CN later fully abandoned the rail line between Marieville and Granby in 1993.
In 2013, the Quebec Ministry of transportation purchased a 22 kilometre stretch of the disused right of way between Longueuil and Chambly. No transit plans have been announced.

Today, much of the rail line's right-of-way has since been converted into cycling paths, including La Route des champs, a span of about 40 kilometres between Marieville and Granby.

La Montée du Chemin Chambly, a part of Route Verte 1 and the Trans Canada Trail, follows the path of the railway between the borough of Saint-Hubert in Longueuil and the city of Carignan.

=== Preserved rolling stock ===

Some rail cars have been preserved in museum collections.
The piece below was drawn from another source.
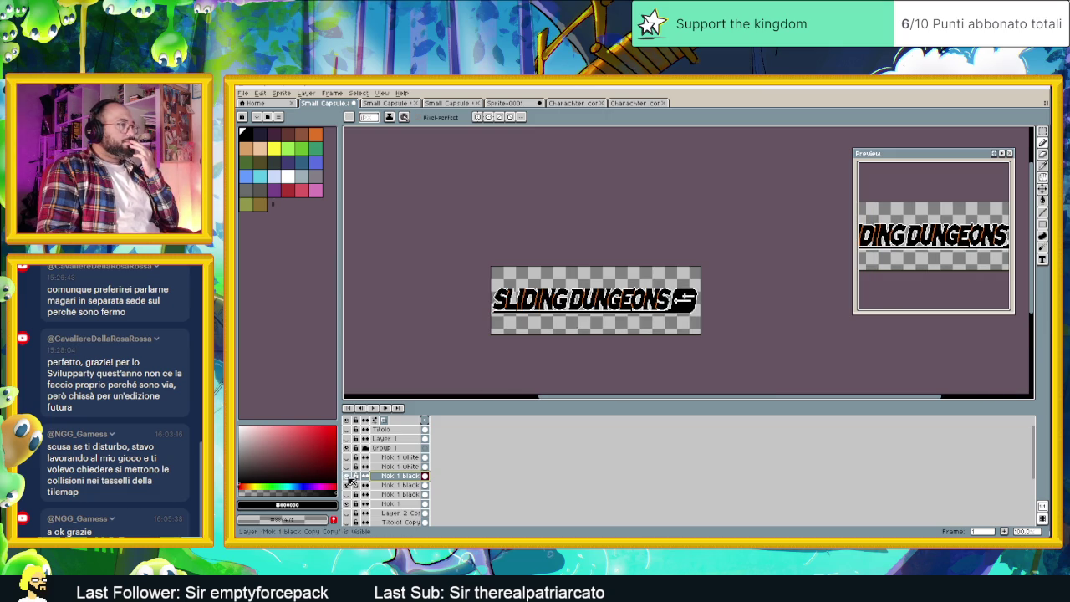
{"action": "left_click", "coordinate": [347, 458]}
Examples include:

- Interurban streetcar M&SC 611 and Interurban railcar M&SC 104 have been preserved in the collection at the Exporail Canadian Railway Museum in Saint-Constant, Quebec.
- Interurban streetcar M&SC 610 is at the Seashore Trolley Museum in Kennebunkport, Maine.
- Interurban railcar M&SC 107 is in the collection of the Halton County Radial Railway museum.
- Interurban M&SC 9 is in the collection of the Shore Line Trolley Museum in Branford, Connecticut.